The coupe was especially appreciated at banquets and in restaurants since it made serving easier and quicker. It’s true that the coupe fills more quickly than the flute, one advantage of which is that it makes it possible to create spectacular “champagne fountains” since the shape of the coupe also lends itself to building pyramids of glasses.

The coupe is ideal for creating a champagne fountain.

This may be why the image of the coupe has become associated with the idea of festivity and abundance — “the champagne flowed like water.” This is wonderfully evoked in the very recent film Illusions perdues by Xavier Giannoli — based on the novel of the same name by Honoré de Balzac — in the form of a spectacular fountain built of coupes at a festive supper.

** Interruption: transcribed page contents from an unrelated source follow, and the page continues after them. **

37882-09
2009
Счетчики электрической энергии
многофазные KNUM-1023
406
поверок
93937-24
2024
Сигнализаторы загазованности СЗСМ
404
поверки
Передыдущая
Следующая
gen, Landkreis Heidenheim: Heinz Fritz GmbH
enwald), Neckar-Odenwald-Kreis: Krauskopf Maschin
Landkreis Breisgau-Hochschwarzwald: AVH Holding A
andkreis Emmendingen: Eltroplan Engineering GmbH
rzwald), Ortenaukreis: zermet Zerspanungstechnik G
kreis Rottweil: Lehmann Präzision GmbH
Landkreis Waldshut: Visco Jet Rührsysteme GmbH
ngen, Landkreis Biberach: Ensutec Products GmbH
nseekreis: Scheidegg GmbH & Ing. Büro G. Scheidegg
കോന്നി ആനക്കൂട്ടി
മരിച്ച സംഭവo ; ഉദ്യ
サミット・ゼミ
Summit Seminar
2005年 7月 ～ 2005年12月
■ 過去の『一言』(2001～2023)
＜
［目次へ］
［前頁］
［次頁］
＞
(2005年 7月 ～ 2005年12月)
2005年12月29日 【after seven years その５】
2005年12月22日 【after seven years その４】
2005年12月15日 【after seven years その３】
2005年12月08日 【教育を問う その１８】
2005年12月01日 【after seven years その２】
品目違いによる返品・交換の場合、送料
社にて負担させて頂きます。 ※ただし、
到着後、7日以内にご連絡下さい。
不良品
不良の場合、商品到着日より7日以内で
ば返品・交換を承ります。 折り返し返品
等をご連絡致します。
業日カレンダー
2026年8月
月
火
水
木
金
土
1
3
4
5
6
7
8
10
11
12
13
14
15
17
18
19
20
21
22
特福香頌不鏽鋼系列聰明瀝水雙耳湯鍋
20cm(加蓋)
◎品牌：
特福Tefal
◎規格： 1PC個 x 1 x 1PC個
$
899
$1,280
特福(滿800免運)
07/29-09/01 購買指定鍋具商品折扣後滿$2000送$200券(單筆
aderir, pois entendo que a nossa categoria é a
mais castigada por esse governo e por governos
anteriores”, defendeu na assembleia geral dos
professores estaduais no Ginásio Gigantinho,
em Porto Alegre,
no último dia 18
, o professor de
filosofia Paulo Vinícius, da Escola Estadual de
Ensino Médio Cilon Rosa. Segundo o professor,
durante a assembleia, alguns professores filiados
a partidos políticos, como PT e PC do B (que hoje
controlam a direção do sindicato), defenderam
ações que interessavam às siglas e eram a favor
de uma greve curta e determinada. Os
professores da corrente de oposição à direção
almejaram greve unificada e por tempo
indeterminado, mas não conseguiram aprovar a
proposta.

The tulip-shaped champagne glass: The choice of 20th-century devotees


The disadvantage of the wide, flattened coupe is that it shortens the vertical path of the bubbles, accelerating the dispersion of the effervescence. The foam does not build and hold as well, and the aromas disperse more quickly. The wine also warms more quickly in a coupe held in the hollow of the palm. For all these reasons, the coupe fell out of favor with champagne lovers beginning in the 1920s and 30s.

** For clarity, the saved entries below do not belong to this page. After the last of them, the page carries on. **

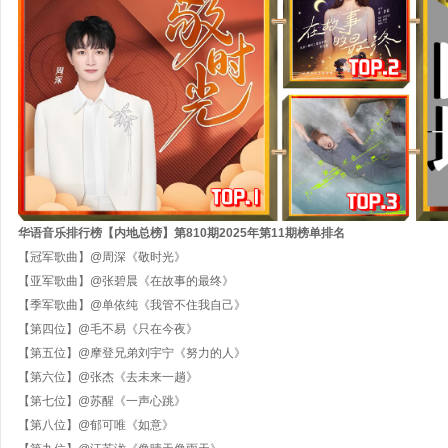
华语音乐排行榜【内地总榜】第
810
期
202
5
年第
11
期
榜单排名
【冠军歌曲】
@
周深《敬时光》
【亚军歌曲】
@张碧晨《在故事的最终》
【季军歌曲】
@单依纯《我管不住我自己》
【第四位】
@毛不易《只在今夜》
【第五位】
@摩登兄弟刘宇宁《努力的人》
【第六位】
@张杰《去未来一趟》
【第七位】
@苏醒《一声心跳》
【第八位】
@
郁可唯《如意》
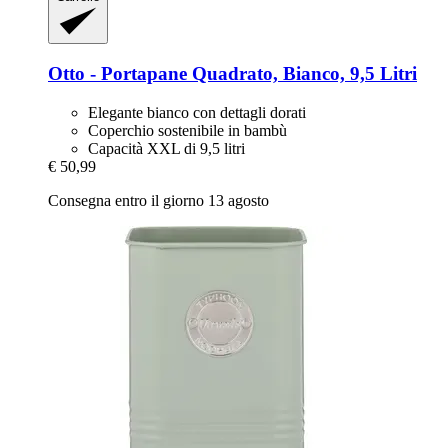
Otto -​ Portapane Quadrato, Bianco, 9,5 Litri
Elegante bianco con dettagli dorati
Coperchio sostenibile in bambù
Capacità XXL di 9,5 litri
€ 50,99
Consegna entro il giorno 13 agosto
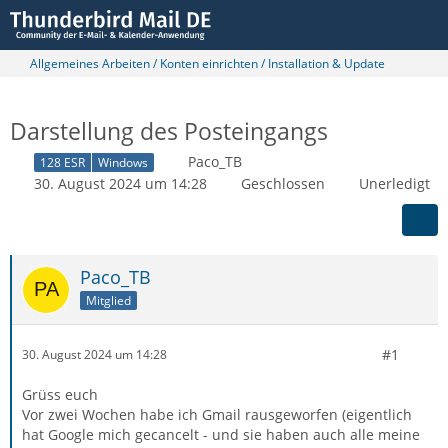
Allgemeines Arbeiten / Konten einrichten / Installation & Update
Darstellung des Posteingangs
Paco_TB
128 ESR
Windows
30. August 2024 um 14:28
Geschlossen
Unerledigt
Paco_TB
Mitglied
#1
30. August 2024 um 14:28
Grüss euch
Vor zwei Wochen habe ich Gmail rausgeworfen (eigentlich
hat Google mich gecancelt - und sie haben auch alle meine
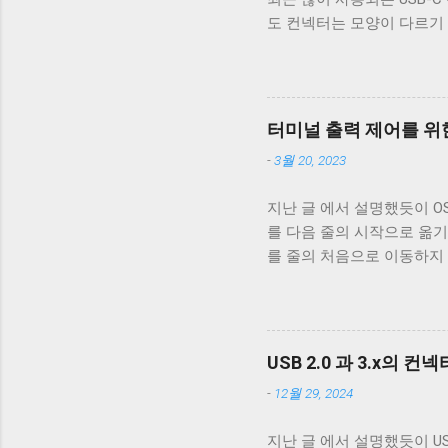
도 컨넥터는 모양이 다르기
케이블은 데이터 통신이 안 
번 글에서는 USB 2.0 케
폐 위 사진은 집에서 돌아다니던
알 수 있다. 이 선들은 금
터미널 출력 제어를 위한
속 선을 벗겨야 나온다. 이
-
3월 20, 2023
도체의 가닥으로 이루어져 있다. 
부른다. 이 둘은 다 외부 
지난 글 에서 설명했듯이 OS X,
수 전자기파를 차단하는 것에
를 다음 줄의 시작으로 옮기
케이블은 이 두 차폐를 사용
를 줄의 처음으로 이동하지
케이블을 쓰지 않는 한 요즘
동작은 문제되지 않는다. 
고속 전송을 지원하는 케이블이
이 차이는 문제될 수 있다.
래그가 POSIX.1 표준이 정의
리를 할지에 대한 플래그다. 
USB 2.0 과 3.x의 컨
래그로 OPOST 가 꺼져있
-
12월 29, 2024
거의 없다. 하지만 터미널
이 좋다. 터미널이 Unix 
지난 글 에서 설명했듯이 USB 
면 터미널은 출력을 해석할 때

The term, however, is still used in French — the standard phrase is “Je t’offre une coupe de champagne” (“Let me buy you a glass of champagne”), and bars and restaurants feature “champagne à la coupe” (“champagne by the glass”), when in fact the glass is almost never a coupe.

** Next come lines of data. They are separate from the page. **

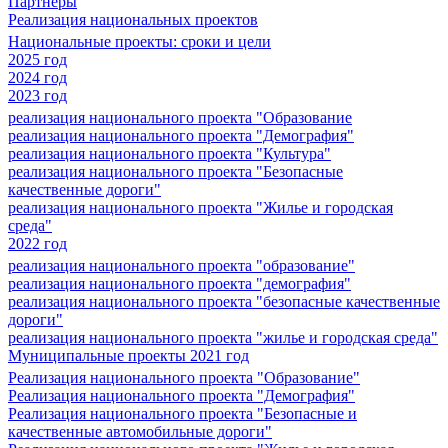
Партнеры
Реализация национальных проектов
Национальные проекты: сроки и цели
2025 год
2024 год
2023 год
реализация национального проекта "Образование
реализация национального проекта "Демография"
реализация национального проекта "Культура"
реализация национального проекта "Безопасные
качественные дороги"
реализация национального проекта "Жилье и городская
среда"
2022 год
реализация национального проекта "образование"
реализация национального проекта "демография"
реализация национального проекта "безопасные качественные
дороги"
реализация национального проекта "жилье и городская среда"
Муниципальные проекты 2021 год
Реализация национального проекта "Образование"
Реализация национального проекта "Демография"
Реализация национального проекта "Безопасные и
качественные автомобильные дороги"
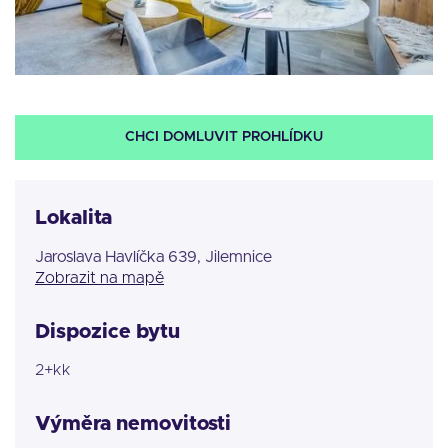
CHCI DOMLUVIT PROHLÍDKU
Lokalita
Jaroslava Havlíčka 639, Jilemnice
Zobrazit na mapě
Dispozice bytu
2+kk
Výměra nemovitosti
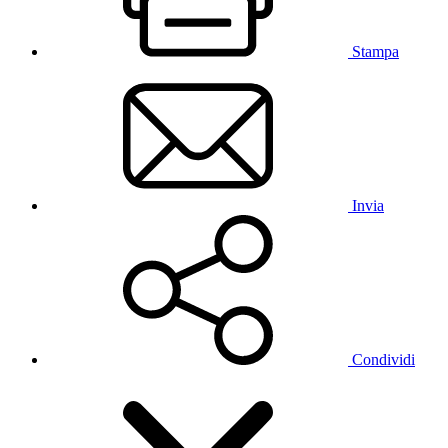
Stampa
Invia
Condividi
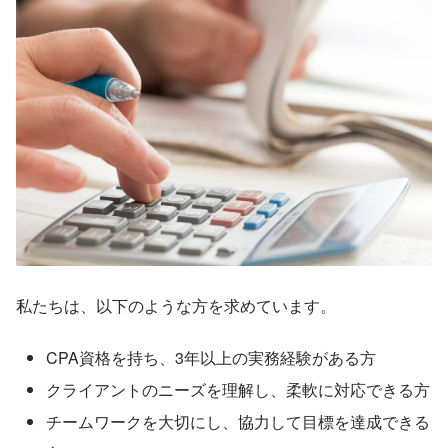
私たちは、以下のような方を求めています。
CPA資格を持ち、3年以上の実務経験がある方
クライアントのニーズを理解し、柔軟に対応できる方
チームワークを大切にし、協力して目標を達成できる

Despite the survival of the flûte, whose verticality lends itself to contemplating the champagne and preserving its bubbles while lending an aristocratic touch, the verre à champagne or tulip-shaped glass is now beginning to hold sway.


This glass first appeared in France at the start of the 20th century and was adopted around the world beginning in the 1930s. It is a wine glass specially adapted for serving champagne.


Its shape is an elongated oval, somewhat narrow at the top and rounded in the middle, both open enough to allow enjoyment of the wine’s aromas and closed enough to concentrate the flavors. The tulip champagne glass is at least 185 mm high and is always held by the stem or by the base.

Isabelle Tellier, Chef de Cave of Chanoine Frères 1730, tastes using a tulip-shaped glass.

Today, depending on circumstances, desires, and fancies, anything is possible and nothing is taboo.


Whatever the shape, however, always prefer glasses with thin walls, rinsed in lukewarm water, drained and wiped with a dish towel so as to avoid strong detergents and encourage the formation of bubbles.


Aficionados will prefer to savor their champagne in a tulip-shaped champagne glass. At apéritif time, a delicate and vivacious champagne should be accompanied by a flûte. Whereas a milestone or wedding can quite properly be celebrated with coupes, which can be used to create beautiful champagne fountains and unforgettable moments.